Metals link to multiple sclerosis
http://news.bbc.co.uk/1/hi/health/4724414.stm

Last Updated: Sunday, 19 February 2006, 00:14 GMT

Multiple sclerosis could be linked to difficulty in processing iron and aluminium, a study has suggested.

Scientists at Keele University, Staffordshire, compared levels of the metals in the urine of people with MS and others without the condition.

Significantly higher levels than expected were found in both groups.

Experts said the research was interesting, but MS was a complex disease and more work was needed before a link could be confirmed.

The study compared 10 MS patients with the relapsing-remitting form of the disease and 10 who had the more advanced secondary progressive form with 20 people who did not have MS.

They looked at iron levels because the metal has been linked with the facilitation and acceleration of oxygenated damage.

It was found that iron levels were significantly higher in people with MS, particularly so in those with the secondary progressive form of the disease.

People with the relapsing-remitting form of the disease were found to have very high levels of aluminium - up to 40 times those seen in the group who did not have MS.

The levels are as high as those seen in people with a condition known as aluminium intolerance.

Susceptibility

MS is an autoimmune disease caused by the immune system turning in on itself and attacking the body's own tissues.

In MS, immune cells destroy the myelin sheath that surrounds nerve fibres in the brain and spinal cord and enables them to transmit impulses.

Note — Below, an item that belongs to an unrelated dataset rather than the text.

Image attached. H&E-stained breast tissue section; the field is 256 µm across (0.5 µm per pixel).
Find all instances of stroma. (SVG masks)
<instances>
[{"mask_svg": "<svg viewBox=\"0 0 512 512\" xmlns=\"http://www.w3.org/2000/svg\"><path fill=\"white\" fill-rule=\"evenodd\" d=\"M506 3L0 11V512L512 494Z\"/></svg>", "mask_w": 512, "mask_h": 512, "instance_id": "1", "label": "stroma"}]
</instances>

Dr Christopher Exley, a bio-organic chemist at Keele, who ran the study, said: "We know from animal studies that myelin is the preferred target for aluminium.

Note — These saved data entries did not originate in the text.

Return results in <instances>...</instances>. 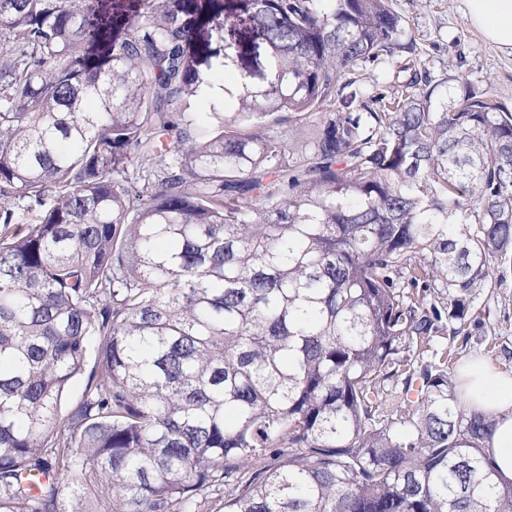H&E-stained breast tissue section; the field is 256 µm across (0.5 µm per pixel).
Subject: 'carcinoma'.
Wrapping results in <instances>:
<instances>
[{"instance_id":"carcinoma-1","label":"carcinoma","mask_w":512,"mask_h":512,"mask_svg":"<svg viewBox=\"0 0 512 512\" xmlns=\"http://www.w3.org/2000/svg\"><path fill=\"white\" fill-rule=\"evenodd\" d=\"M416 57L393 0H0V512H512L426 349L512 261V112Z\"/></svg>"}]
</instances>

"As myelin breaks down, something called myelin basic protein is found in urine.

"It could be that aluminium is coming out with that. We are going to do further tests to see if that is the case."

The present understanding is that developing MS is due to a combination of having a genetic susceptibility and environmental factors.

Dr Exley said: "We hypothesise that susceptibility genes may have something to do with how iron is metabolised in the body - something may be going wrong.

"And it may be that aluminium is a previously unrecognised factor that exacerbates that problem, which then manifests itself in some as MS."

Dr Lee Dunster, head of research and information at the MS Society, said, "These are interesting and unexpected findings but MS is a highly complex, multi-factoral disease and further research in a larger study is needed to see how significant they may be."